O ressentimento de uma boa parte do eleitorado na Inglaterra e nos Estados Unidos parece, no entanto, transcender frustrações de natureza apenas econômica. A expansão dos processos de emancipação das minorias nos campos da orientação sexual e étnica, a flexibilização de políticas de imigração e a promoção da diversidade, associados a um novo discurso de sustentabilidade ambiental, valorizada em grandes centros urbanos, contribui para a desestabilização dos padrões culturais, religiosos e da própria autoridade masculina em comunidades mais tradicionais, fortalecendo um ressentimento difuso e agressivo.

É nesse ambiente, marcado pela impotência, perplexidade e solidão, que a “retórica da intransigência”, para tomar emprestada a expressão forjada pelo economista Albert Hirchman, ganha ressonância em muitas partes do mundo.

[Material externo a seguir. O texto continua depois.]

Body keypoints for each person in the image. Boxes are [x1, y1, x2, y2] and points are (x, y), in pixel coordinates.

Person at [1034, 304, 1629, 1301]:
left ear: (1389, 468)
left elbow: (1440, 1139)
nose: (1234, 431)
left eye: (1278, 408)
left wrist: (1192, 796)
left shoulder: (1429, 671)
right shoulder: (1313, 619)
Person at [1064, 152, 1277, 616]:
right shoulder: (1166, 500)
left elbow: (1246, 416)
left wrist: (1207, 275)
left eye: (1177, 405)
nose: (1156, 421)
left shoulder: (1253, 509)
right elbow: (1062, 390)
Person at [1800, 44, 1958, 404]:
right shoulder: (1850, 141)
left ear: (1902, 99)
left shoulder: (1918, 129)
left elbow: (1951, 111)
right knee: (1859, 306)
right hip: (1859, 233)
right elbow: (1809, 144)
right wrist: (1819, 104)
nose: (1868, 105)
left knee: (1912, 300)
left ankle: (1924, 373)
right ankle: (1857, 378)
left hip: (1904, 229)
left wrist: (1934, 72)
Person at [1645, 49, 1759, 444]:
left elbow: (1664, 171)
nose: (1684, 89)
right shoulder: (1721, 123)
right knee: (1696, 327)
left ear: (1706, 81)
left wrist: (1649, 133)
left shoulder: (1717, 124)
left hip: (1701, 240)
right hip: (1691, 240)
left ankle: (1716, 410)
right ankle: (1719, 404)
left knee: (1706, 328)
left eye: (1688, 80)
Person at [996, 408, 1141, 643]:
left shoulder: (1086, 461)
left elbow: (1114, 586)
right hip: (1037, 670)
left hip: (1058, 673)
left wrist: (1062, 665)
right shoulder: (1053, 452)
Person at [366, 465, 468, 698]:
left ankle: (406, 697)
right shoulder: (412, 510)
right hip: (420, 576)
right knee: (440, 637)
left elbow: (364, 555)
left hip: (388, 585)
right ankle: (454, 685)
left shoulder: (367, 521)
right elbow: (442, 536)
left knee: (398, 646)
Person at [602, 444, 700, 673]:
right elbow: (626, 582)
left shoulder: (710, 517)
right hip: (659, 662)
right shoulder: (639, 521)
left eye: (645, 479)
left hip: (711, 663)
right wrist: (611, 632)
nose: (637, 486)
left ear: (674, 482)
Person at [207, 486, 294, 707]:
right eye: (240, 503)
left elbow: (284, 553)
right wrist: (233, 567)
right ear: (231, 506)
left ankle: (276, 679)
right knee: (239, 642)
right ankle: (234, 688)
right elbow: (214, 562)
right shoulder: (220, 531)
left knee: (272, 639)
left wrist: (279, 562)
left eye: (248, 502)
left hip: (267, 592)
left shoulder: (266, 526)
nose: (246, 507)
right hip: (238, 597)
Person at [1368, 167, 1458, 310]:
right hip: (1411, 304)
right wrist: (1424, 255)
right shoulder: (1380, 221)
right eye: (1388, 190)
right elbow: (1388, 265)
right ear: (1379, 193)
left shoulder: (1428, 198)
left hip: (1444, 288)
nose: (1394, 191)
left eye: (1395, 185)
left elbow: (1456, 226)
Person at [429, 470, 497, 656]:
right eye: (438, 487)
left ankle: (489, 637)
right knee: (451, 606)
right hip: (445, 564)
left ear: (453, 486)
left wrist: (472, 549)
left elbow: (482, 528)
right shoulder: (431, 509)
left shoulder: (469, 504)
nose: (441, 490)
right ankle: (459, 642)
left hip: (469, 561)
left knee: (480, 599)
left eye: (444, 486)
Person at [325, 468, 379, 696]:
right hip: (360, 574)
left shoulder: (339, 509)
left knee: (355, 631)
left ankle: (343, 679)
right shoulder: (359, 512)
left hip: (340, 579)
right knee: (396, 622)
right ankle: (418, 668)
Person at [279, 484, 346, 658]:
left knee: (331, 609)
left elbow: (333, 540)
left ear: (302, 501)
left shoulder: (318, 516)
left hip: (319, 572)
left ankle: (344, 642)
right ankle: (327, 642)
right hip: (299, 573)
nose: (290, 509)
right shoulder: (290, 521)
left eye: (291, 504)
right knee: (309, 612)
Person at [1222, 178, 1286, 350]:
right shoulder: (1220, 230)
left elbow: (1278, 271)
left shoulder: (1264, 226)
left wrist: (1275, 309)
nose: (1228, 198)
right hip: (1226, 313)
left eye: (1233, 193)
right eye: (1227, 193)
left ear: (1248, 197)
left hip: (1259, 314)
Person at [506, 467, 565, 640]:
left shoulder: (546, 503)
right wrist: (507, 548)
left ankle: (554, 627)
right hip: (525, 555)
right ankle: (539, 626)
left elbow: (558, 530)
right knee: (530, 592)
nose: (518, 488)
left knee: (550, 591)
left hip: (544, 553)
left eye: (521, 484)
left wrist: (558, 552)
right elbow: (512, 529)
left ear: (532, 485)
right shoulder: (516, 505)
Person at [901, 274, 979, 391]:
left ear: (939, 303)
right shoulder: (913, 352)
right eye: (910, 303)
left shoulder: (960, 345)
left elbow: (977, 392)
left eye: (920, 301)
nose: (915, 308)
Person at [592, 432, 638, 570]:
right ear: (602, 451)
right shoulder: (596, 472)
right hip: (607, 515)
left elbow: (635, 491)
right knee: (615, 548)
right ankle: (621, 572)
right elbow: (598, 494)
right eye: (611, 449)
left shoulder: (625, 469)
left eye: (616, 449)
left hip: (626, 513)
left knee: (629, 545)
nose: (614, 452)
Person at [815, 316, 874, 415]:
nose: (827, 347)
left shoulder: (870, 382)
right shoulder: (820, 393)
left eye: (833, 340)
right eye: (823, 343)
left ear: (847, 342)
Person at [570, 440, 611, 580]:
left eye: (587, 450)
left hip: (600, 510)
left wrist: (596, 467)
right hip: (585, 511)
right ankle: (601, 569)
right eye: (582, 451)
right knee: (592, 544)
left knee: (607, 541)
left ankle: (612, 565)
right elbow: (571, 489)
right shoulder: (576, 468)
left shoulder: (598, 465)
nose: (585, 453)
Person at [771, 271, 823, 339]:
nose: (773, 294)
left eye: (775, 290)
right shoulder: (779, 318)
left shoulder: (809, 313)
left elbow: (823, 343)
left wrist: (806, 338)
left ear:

Como sagaz empreendedor, Trump encontrou um significativo segmento do mercado eleitoral norte-americano que não se sentia representado. Fundiu um discurso protecionista, quase sindical, mais comum à esquerda, à uma retórica ofensiva, regressiva, xenófoba, misógina e antiambientalista, de extrema direita. Desbancou ao mesmo tempo os líderes conservadores de seu partido, o establishment econômico de Wall Street e os setores socialmente progressistas.

A vitória do ressentimento impõe a todos os setores comprometidos com os valores da democracia repensar seus discursos e estratégias de representação. Como domesticar o capitalismo financeiro global e seus mecanismos de concentração de riqueza, precarização do trabalho e exclusão social? Como recriar uma esfera de formação da opinião pública mais tolerante e reflexiva, num ambiente dominado pelas redes sociais, onde se reafirmam e polarizam identidades e opiniões excludentes? Como harmonizar os efeitos disruptivos da tecnologia no mundo do trabalho, que nos fornecia identidade e solidariedade? Como conciliar o avanço dos múltiplos processos de emancipação e o respeito à diversidade com os interesses de comunidades que lutam para não abrir mão de suas tradições? Não são questões fáceis, mas Trump nos obriga a buscar respondê-las, antes que seja tarde.